Each factor ratcheted up the risk. Each factor was unknown or ignored at home and would have been treated very differently in the hospital.

The breech position would almost certainly have been diagnosed before labor and the mother offered an elective C-section; had she taken it, the baby would not have suffered a severe insult to her brain.

The oxygen deprivation during labor would almost certainly been diagnosed during labor by the use of electronic fetal monitoring. EFM has a very low false negative rate; it almost never misses actual fetal distress. Doctors would have recommended an emergency C-section and the baby would not have suffered a brain injury.

The meconium would have been taken into account in a diagnosis of fetal distress. Had the mother consented to an emergency C-section, the baby might not have inhaled meconium or would not have inhaled as much.

The baby would have received an expert resuscitation, intubation and immediate treatement with antibiotics to minimize any injury in progress.

What about the mother’s claim that it was delayed cord cutting that kept baby M alive? That’s nonsense. The problem was that baby M was not getting enough oxygen in utero. That’s why there was meconium; that’s why the baby inhaled it; that’s why the baby was born not breathing; the brain injury was already in progress. The idea that delayed cord clamping was lifesaving is foolish; it wasn’t providing enough brain preserving oxygen before the baby was born, it certainly wasn’t providing any more after the baby was born.
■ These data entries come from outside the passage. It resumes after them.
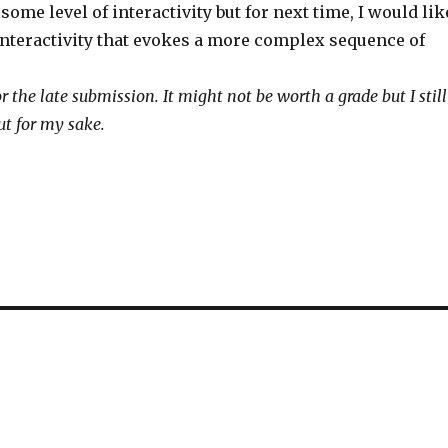
some level of interactivity but for next time, I would lik
 interactivity that evokes a more complex sequence of
r the late submission. It might not be worth a grade but I still
ut for my sake.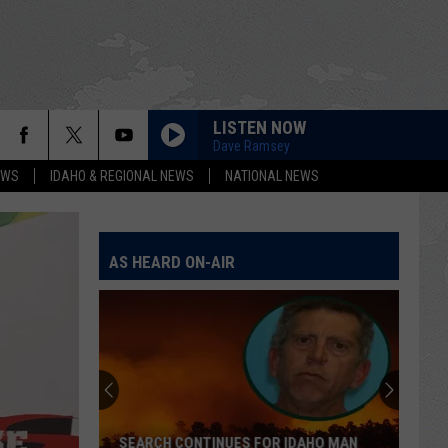
LISTEN NOW
Dave Ramsey
EWS
IDAHO & REGIONAL NEWS
NATIONAL NEWS
AS HEARD ON-AIR
SEARCH CONTINUES FOR IDAHO MAN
Homebirth advocates often insist that by choosing homebirth they are taking responsibility for their baby’s health … right up until the baby is harmed by their choice. Women who choose homebirth do so because they believe that routine hospital interventions are almost never needed. Yet when a baby is born injured because she did need those routine interventions but was deliberately deprived of them, many homebirth mothers retreat into denial. All of a sudden nothing is their responsibility; everything supposedly would have happened exactly the same way in the hospital.

Denial, as powerful as it is, rarely lasts forever. There will almost certainly come a time when the mother will have to reckon with what she did: she made a choice that profoundly harmed her baby and both she and her baby will wake up to that horrible reality every day for the rest of their lives.

Think homebirth is safe? Think again.